Within the records below, find the line with "RightMotorDirection=0" and the line with "3. Documentation", then reproduce exactly those two lines and all lines between them, without any picture.

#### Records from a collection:
####

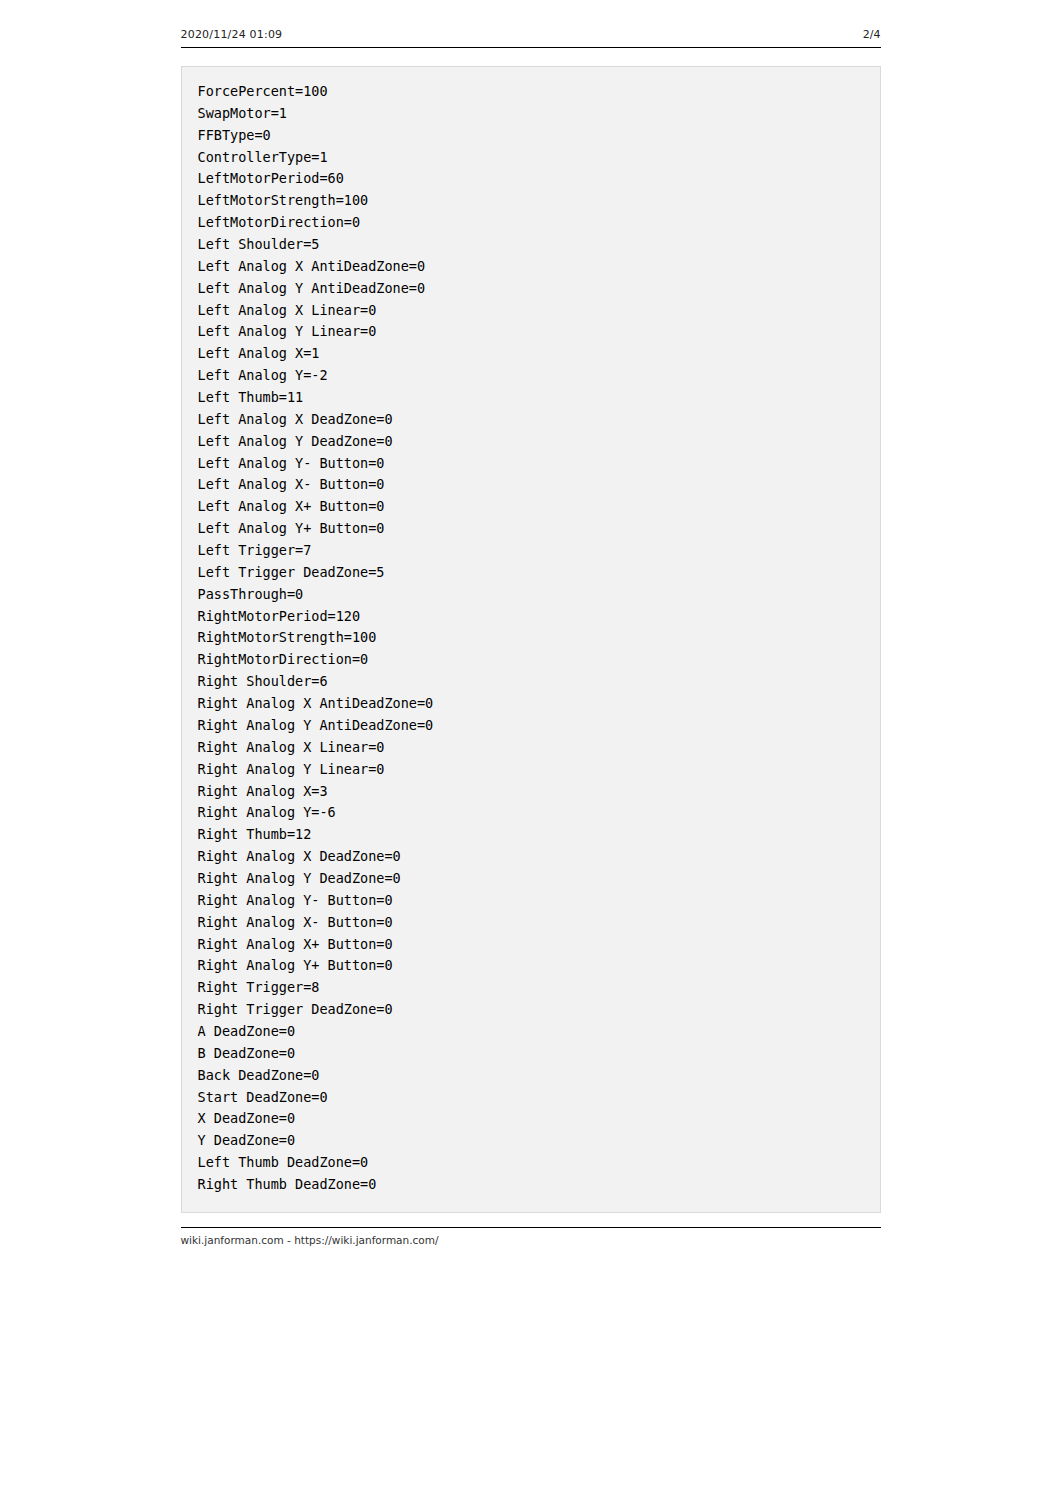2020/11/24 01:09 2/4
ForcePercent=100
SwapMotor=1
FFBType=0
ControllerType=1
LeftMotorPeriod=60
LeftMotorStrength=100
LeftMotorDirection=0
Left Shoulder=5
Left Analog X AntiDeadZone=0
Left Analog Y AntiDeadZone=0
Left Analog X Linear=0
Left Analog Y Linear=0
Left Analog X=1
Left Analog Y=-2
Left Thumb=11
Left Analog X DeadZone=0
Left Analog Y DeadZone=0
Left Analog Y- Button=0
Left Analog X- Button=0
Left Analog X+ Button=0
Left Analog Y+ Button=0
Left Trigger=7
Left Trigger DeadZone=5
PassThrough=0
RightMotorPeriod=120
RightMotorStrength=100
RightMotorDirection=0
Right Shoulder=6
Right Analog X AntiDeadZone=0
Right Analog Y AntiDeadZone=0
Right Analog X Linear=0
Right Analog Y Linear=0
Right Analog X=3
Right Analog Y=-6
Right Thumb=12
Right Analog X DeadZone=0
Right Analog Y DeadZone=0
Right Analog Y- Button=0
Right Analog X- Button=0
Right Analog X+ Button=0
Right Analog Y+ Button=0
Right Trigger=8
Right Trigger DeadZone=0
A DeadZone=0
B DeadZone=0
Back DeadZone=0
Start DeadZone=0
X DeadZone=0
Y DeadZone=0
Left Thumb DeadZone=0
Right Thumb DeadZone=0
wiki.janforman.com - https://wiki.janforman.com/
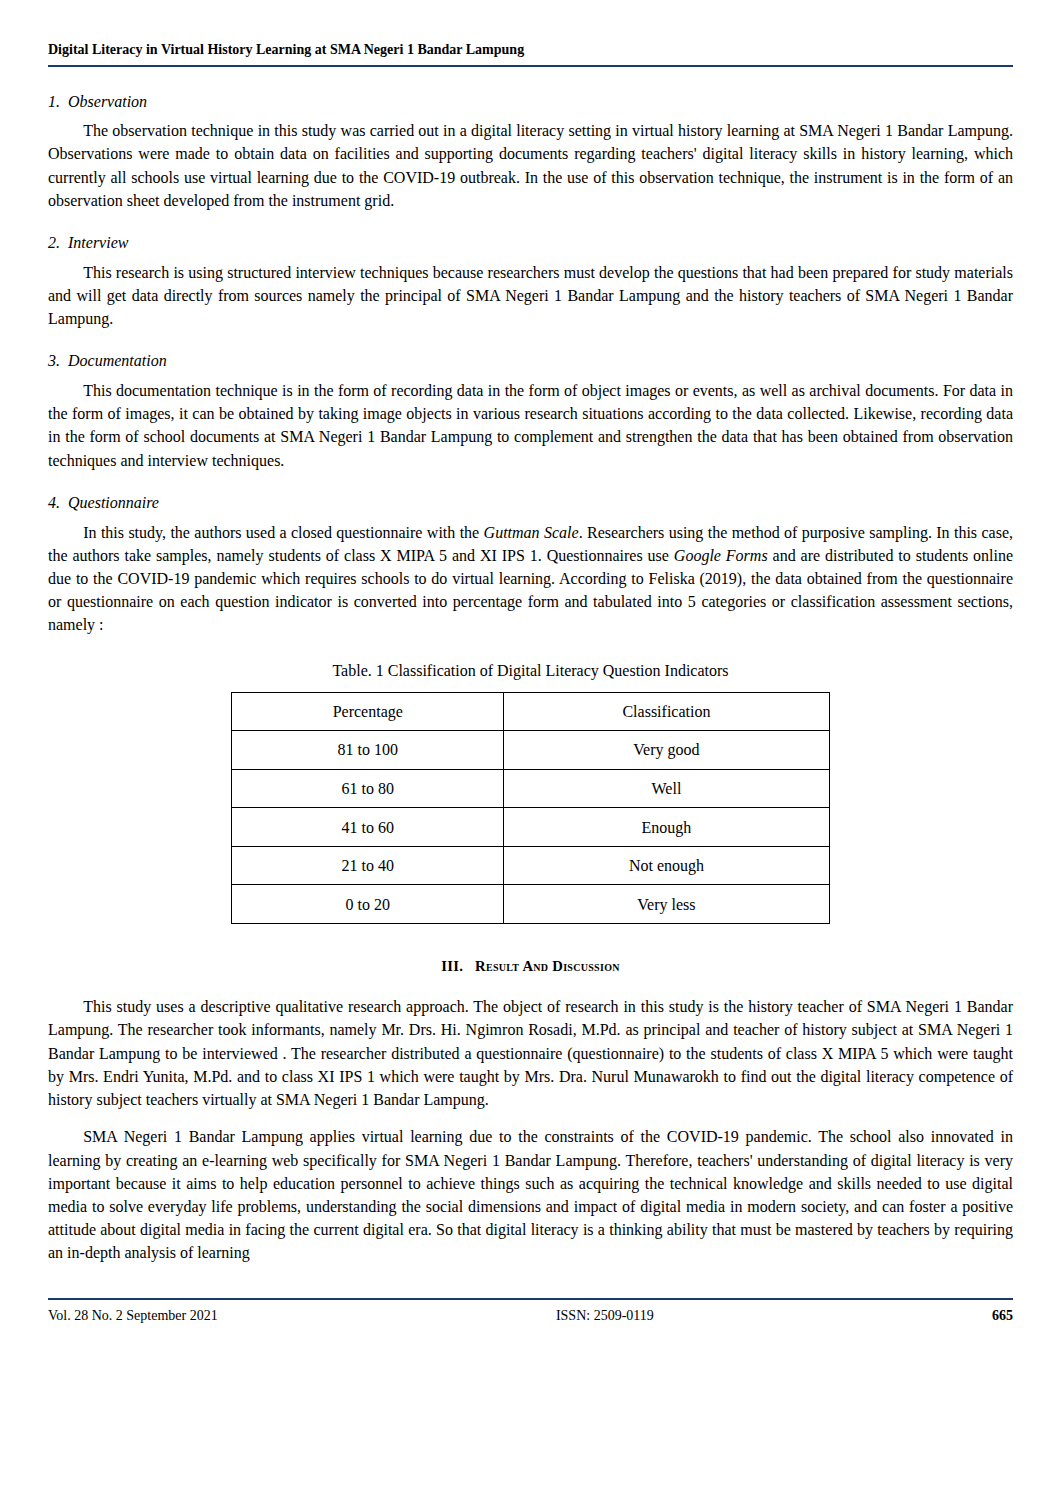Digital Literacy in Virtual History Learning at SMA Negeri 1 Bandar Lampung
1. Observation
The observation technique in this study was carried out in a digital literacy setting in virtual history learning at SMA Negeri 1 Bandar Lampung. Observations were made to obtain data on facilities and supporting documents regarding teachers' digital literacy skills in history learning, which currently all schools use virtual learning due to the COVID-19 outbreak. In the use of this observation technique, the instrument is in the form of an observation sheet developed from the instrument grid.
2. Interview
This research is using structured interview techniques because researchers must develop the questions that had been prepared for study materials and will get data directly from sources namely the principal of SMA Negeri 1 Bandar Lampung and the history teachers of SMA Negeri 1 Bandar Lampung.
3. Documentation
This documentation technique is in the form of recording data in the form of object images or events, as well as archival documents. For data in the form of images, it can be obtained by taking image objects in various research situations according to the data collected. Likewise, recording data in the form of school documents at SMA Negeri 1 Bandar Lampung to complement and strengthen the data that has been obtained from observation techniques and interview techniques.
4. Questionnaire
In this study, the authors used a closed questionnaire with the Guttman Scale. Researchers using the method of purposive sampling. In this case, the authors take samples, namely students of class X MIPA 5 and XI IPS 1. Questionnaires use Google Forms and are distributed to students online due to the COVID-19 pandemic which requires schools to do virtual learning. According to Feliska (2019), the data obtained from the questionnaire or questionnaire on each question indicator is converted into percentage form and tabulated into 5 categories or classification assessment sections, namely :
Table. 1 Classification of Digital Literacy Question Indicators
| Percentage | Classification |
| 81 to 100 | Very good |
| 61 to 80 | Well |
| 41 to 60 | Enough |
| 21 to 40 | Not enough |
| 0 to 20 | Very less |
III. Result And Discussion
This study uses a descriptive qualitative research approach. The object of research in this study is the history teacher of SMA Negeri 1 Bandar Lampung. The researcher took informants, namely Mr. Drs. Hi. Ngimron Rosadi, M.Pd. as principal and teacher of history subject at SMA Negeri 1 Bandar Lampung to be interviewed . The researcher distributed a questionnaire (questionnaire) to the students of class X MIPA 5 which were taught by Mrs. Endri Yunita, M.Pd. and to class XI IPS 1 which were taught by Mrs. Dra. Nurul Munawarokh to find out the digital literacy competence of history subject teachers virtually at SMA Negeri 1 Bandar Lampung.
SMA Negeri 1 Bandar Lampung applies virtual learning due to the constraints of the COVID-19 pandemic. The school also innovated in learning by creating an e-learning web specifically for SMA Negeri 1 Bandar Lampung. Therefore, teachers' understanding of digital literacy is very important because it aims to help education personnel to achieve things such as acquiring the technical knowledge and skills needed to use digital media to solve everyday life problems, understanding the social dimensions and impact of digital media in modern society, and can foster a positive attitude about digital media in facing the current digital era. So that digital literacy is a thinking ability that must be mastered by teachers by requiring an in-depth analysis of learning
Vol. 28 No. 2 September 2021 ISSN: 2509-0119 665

####

#### EXPECTED ANSWER:
RightMotorDirection=0
Right Shoulder=6
Right Analog X AntiDeadZone=0
Right Analog Y AntiDeadZone=0
Right Analog X Linear=0
Right Analog Y Linear=0
Right Analog X=3
Right Analog Y=-6
Right Thumb=12
Right Analog X DeadZone=0
Right Analog Y DeadZone=0
Right Analog Y- Button=0
Right Analog X- Button=0
Right Analog X+ Button=0
Right Analog Y+ Button=0
Right Trigger=8
Right Trigger DeadZone=0
A DeadZone=0
B DeadZone=0
Back DeadZone=0
Start DeadZone=0
X DeadZone=0
Y DeadZone=0
Left Thumb DeadZone=0
Right Thumb DeadZone=0
wiki.janforman.com - https://wiki.janforman.com/
Digital Literacy in Virtual History Learning at SMA Negeri 1 Bandar Lampung
1. Observation
The observation technique in this study was carried out in a digital literacy setting in virtual history learning at SMA Negeri 1 Bandar Lampung. Observations were made to obtain data on facilities and supporting documents regarding teachers' digital literacy skills in history learning, which currently all schools use virtual learning due to the COVID-19 outbreak. In the use of this observation technique, the instrument is in the form of an observation sheet developed from the instrument grid.
2. Interview
This research is using structured interview techniques because researchers must develop the questions that had been prepared for study materials and will get data directly from sources namely the principal of SMA Negeri 1 Bandar Lampung and the history teachers of SMA Negeri 1 Bandar Lampung.
3. Documentation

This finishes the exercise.